P. amauensis, attaining an average body size of only 7.7 mm, is slightly shorter than fish such as Paedocypris progenetica and Schindleria brevipinguis. However, all of these animals are measured from their head to their rump, and the measurement does not take into account body weight. The Guinness Book of World Records lists the frog's body weight at 10 mg, while measurements of Schindleria brevipinguis show it to weigh less than 2 mg, with one adult specimen weighing just 0.7 mg.
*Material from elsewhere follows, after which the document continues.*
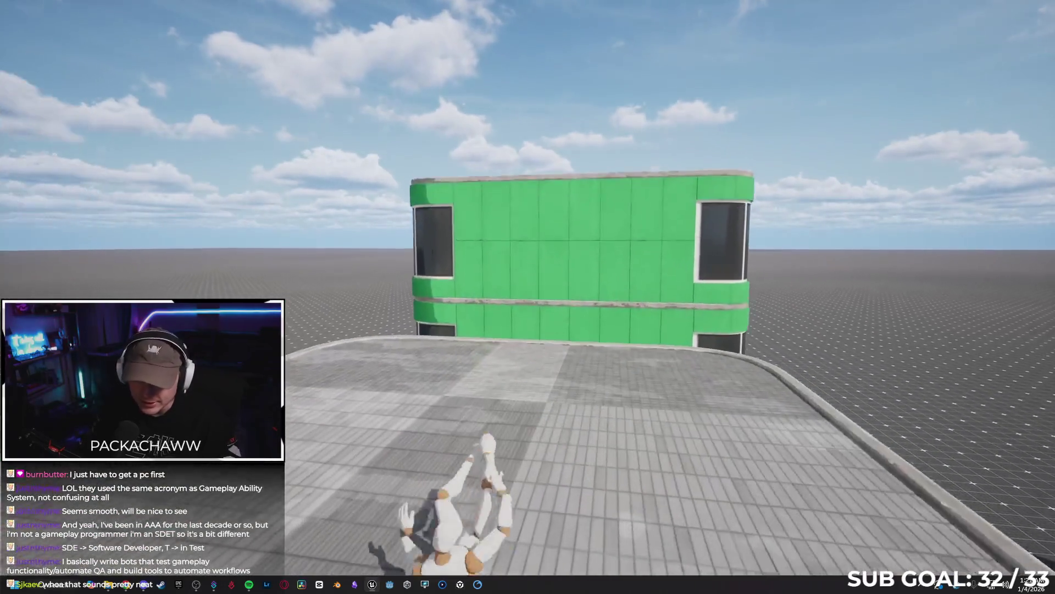
{"action": "key", "text": "w"}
The frog lives on land and its life cycle does not include a tadpole stage. Instead, members of this species hatch as "hoppers": miniatures of the adults. The skeleton is reduced and there are only seven presacral vertebrae present. They are capable of jumping thirty times their body length. The frog is crepuscular and feeds on small invertebrates. Males call for mates with a series of very high-pitched insectlike peeps at a frequency of 8400–9400 Hz.

==Habitat==
The New Guinea Amau frog occurs in tropical wet lowland and hill forest at elevations of 177–800 m above sea level. Due to having a high surface-to-volume ratio, the New Guinea Amau frog is subject to water loss and dependent on the high moisture content of leaf litter. Similar to all species of Paedophryne known so far, members of Paedophryne amauensis live in the leaf litter on the floors of tropical forests.

==Conservation==
P. amauensis is known from its type locality near Amau village (Central Province) and from the Variarata National Park (National Capital District), both in eastern Papua New Guinea. It is likely to have a much wider range. It is very abundant locally. As large areas of suitable habitat remain, the species is not considered to be threatened at present.